The German chemist, named Lothar Meyer, produced an initial version of his own table for 28 of the known elements. This was in 1862. Just like Newlands’ table, Meyer ranked elements by atomic weight. But Meyer also realized that it was highly unlikely that all elements were already known at the time.
So his principle for grouping the elements was to go strictly by the ratio in which they combined with other known elements; that’s the valence. This reliance on valence not only allowed for new elements, it actually required creating some empty spaces that allowed new elements to be discovered and added without disrupting existing alignments.
The Russian chemist, Dmitri Mendeleev, took essentially the same idea even further. He took to creating a table of the elements in much the same way that Meyer had, but went far beyond Meyer’s initial effort by attempting to include all 63 known elements.

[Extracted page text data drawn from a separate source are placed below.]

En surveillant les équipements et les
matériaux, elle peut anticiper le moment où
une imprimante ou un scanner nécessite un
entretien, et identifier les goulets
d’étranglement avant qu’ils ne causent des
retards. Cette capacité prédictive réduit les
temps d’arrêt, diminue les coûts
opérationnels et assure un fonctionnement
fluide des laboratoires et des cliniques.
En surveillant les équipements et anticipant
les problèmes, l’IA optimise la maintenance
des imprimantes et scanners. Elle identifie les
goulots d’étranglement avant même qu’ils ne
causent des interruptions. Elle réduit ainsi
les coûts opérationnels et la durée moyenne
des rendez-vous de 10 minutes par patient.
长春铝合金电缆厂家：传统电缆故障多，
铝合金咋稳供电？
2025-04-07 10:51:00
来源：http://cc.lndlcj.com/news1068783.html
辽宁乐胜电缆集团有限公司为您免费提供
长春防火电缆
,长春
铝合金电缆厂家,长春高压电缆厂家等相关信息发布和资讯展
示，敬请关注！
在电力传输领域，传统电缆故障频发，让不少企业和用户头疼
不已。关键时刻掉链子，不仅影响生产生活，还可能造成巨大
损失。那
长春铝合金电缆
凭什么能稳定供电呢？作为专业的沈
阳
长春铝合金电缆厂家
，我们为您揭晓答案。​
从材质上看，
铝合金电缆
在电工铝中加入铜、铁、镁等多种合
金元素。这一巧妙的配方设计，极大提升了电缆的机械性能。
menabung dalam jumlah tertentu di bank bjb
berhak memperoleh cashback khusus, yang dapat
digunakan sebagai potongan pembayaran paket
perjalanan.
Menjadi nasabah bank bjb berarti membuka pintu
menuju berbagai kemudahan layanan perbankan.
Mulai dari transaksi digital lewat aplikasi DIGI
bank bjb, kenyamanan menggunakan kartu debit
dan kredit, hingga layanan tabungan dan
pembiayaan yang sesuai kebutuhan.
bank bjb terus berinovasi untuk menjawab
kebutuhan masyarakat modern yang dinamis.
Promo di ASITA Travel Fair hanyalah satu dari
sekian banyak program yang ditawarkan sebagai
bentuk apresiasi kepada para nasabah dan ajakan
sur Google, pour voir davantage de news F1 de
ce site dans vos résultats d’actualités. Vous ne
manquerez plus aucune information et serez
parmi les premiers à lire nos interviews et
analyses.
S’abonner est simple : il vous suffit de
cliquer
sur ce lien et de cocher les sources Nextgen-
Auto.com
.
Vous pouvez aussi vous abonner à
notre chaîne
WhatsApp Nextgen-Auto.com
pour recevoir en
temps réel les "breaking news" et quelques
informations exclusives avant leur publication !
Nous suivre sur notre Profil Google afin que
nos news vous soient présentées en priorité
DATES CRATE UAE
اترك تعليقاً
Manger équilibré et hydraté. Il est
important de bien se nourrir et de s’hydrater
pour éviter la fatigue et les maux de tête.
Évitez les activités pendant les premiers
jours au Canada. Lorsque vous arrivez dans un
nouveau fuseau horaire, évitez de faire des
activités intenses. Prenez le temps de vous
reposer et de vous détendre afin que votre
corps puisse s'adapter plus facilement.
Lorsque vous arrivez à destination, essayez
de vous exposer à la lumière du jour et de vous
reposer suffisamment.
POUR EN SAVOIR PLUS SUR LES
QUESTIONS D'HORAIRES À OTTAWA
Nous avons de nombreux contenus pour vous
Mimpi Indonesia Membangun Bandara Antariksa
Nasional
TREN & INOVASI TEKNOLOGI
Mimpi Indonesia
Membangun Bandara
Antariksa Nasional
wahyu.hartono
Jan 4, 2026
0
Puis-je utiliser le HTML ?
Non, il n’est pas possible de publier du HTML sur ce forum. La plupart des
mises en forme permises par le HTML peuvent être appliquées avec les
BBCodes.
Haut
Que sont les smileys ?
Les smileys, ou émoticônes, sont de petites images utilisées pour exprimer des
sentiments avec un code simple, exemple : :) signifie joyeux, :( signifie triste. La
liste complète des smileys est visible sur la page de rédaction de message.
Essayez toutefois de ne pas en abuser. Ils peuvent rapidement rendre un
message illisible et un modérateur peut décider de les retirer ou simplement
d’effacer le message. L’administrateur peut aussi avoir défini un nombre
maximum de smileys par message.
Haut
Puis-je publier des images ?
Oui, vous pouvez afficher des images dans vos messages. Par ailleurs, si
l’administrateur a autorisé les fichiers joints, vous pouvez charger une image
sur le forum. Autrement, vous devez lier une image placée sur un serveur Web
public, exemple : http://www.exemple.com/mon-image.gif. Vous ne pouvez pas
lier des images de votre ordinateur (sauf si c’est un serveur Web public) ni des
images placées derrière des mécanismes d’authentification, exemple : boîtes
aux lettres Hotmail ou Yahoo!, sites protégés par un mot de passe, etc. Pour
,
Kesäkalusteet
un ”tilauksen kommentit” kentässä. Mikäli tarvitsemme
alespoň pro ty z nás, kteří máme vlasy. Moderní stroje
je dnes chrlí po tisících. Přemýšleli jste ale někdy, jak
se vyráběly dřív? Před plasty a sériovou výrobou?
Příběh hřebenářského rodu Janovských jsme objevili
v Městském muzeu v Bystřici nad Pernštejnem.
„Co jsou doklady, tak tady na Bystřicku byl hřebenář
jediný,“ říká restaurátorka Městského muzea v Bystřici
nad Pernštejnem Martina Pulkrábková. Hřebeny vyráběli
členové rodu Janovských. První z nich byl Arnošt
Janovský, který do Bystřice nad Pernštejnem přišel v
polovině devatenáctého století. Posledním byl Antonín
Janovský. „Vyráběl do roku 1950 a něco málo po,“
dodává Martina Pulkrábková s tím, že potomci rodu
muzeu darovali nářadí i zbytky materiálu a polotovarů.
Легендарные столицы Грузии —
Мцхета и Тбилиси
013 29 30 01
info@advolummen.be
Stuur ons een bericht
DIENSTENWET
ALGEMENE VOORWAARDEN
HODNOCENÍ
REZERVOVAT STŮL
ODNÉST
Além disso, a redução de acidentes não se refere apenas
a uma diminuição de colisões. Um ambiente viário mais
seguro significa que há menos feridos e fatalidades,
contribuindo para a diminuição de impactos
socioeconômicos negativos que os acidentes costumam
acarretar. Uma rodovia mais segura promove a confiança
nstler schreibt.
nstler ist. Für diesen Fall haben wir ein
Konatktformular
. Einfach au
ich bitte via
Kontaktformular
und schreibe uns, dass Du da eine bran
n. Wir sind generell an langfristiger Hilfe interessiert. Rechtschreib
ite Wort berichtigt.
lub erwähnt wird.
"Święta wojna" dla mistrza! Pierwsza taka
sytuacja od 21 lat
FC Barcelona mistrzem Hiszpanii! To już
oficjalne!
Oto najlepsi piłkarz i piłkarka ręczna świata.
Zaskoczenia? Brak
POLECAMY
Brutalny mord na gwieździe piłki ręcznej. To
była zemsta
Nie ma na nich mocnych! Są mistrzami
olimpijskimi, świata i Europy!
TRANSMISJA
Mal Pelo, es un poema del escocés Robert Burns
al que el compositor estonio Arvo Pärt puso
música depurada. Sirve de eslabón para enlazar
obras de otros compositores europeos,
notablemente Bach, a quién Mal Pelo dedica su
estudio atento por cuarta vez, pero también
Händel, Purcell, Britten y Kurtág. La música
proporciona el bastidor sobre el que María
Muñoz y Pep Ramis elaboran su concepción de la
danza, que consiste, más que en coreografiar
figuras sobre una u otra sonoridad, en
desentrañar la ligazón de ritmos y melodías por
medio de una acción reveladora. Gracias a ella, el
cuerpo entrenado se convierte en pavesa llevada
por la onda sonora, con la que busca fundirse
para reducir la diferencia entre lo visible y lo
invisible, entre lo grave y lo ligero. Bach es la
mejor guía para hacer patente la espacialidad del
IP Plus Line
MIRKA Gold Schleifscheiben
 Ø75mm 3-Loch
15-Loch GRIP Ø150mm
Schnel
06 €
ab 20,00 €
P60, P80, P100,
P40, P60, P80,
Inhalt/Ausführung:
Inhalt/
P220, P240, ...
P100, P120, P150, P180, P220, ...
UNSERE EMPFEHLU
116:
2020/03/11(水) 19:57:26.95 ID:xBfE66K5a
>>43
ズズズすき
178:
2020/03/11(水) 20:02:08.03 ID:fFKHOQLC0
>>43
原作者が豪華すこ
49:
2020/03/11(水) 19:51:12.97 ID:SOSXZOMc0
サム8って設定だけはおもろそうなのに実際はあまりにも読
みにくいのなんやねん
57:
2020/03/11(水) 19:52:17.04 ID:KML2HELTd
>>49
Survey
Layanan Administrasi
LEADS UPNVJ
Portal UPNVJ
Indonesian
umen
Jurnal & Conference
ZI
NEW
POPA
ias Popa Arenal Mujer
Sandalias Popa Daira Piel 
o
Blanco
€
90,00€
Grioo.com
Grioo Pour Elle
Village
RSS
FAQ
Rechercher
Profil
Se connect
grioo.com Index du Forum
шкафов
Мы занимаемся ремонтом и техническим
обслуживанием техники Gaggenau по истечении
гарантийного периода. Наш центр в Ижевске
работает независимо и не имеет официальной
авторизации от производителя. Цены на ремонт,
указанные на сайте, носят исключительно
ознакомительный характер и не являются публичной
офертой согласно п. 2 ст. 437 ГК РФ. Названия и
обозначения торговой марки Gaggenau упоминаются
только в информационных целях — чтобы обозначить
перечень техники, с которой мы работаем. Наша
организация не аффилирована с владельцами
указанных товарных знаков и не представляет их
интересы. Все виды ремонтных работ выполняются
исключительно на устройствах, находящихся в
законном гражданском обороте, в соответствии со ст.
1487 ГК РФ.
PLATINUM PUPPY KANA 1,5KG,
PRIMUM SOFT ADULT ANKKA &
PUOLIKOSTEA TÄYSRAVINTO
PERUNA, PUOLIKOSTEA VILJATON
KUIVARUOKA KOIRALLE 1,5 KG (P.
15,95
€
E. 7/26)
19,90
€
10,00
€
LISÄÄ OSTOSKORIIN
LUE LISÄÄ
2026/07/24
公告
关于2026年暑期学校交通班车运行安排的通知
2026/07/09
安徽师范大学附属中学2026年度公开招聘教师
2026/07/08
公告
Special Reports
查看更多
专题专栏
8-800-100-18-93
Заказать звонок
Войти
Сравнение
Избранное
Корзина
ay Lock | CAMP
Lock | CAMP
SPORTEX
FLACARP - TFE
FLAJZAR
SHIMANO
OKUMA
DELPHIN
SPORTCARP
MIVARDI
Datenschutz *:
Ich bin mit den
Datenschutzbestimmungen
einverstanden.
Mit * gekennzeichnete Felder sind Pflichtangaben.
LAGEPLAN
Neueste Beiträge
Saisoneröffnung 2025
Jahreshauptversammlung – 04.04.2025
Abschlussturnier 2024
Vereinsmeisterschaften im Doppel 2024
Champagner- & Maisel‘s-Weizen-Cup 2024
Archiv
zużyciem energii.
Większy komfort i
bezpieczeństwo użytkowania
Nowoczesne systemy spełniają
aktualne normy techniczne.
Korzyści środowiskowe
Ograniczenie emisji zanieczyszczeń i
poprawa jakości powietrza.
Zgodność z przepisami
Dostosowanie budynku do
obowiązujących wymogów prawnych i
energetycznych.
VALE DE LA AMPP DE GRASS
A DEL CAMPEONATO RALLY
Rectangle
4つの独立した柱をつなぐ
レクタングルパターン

Common Questions about How the Karlsruhe Conference Influenced Modern Chemistry
The Karlsruhe Conference was the first international chemical conference. Its aim was to get everyone to agree on a uniform system of measuring and reporting experimental results. In addition to notation and nomenclature, one of the prominent issues that was discussed was how best to measure and report on atomic weights.
The Karlsruhe Conference inspired many scientists worldwide to propose their arrangement of the elements. Béguyer de Chancourtois’ telluric helix, John Newlands’ rule of octaves, Dmitri Mendeleev and Lothar Meyer’s tables were among the significant consequences accomplished right after the conference.
Telluric helix was the first periodic arrangement of elements that appeared after the Karlsruhe Conference. Created by the French geologist Béguyer de Chancourtois, it was not a table but a three-dimensional helix. Since the element tellurium was located in the center, de Chancourtois called it ‘the telluric helix’.